Я всё ищу единственное слово
для, в общем-то, ненужной мне строки,

которою измучиться дано.
В печально-чётком солнечном сплетеньи
любуется чуть влажною сиренью
раскрывшееся майское окно.

"Вот и солнце погасло совсем…"

Вот и солнце погасло совсем.
Вас раздавит, мой друг, одиночество.
Ваш гортанный неласковый смех
я увижу сквозь долгие ночи

сладких снов. Ах, нескоро зима
легковесных снегов каруселью
нас потешит. А вёсны звенят
нехорошим каким-то весельем.

Одиночество мне не грозит.
Пусть снега мнятся белой сиренью.
Чем весенняя сказка грустней,
тем зима помянётся скорее.

В лютый холод на жалобы скуп
старый дом, возведённый Растрелли
для услады господ.
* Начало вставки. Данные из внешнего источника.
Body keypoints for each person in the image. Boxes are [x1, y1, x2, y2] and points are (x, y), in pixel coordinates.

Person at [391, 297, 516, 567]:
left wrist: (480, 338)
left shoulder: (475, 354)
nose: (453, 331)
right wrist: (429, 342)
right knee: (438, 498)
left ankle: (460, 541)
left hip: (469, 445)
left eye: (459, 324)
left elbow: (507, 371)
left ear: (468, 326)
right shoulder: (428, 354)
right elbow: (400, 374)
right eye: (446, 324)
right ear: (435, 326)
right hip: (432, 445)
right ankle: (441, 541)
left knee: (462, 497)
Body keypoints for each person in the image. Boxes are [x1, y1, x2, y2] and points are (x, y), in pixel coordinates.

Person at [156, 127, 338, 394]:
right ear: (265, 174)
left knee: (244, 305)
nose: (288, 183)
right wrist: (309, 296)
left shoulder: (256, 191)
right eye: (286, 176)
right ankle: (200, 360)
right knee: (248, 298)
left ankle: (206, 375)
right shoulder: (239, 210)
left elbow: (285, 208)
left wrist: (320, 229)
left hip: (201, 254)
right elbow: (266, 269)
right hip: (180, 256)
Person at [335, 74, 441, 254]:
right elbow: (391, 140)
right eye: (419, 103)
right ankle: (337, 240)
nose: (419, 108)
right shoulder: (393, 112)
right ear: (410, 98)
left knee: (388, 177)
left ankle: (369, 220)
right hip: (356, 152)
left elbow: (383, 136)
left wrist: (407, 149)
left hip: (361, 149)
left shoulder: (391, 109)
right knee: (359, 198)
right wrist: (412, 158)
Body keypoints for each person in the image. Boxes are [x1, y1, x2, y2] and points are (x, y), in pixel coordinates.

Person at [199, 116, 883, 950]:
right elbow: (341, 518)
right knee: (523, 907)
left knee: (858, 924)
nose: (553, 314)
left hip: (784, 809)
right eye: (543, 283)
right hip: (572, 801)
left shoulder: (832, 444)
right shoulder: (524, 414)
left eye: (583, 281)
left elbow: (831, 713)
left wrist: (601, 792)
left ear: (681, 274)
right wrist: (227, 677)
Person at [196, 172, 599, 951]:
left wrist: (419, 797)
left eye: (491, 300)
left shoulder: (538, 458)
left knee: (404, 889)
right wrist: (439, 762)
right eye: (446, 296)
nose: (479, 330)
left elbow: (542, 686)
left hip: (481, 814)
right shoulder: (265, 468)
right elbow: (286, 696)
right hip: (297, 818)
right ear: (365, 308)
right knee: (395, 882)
Тёмных лун
в ожерельи визгливых метелей,

звонких вьюг леденеют следы…
И приснится ж весеннею ночью
в тонкий свет непонятной звезды
обрамлённое одиночество.

"Имя твоё каплет мёдом сквозь соты губ…"

Имя твоё каплет мёдом сквозь соты губ;
имя твоё – у грядущих галактик излук;
имя твоё – птицы подстреленной стон;
имя твоё в одеяньи земных веков.

Имя твоё.

Но в потоке разлук
не различает мой тонущий слух
голос, слова – это смыто давно.
Неизбытно одно
имя твоё.

"Судьба, оставь меня…"

Судьба, оставь меня;
звезда, зайди…

Вот розовощёкие дети -
совсем крохотные звёздочки.

а эти -
туманные и слезящиеся -
почтенные старцы на закате дней своих.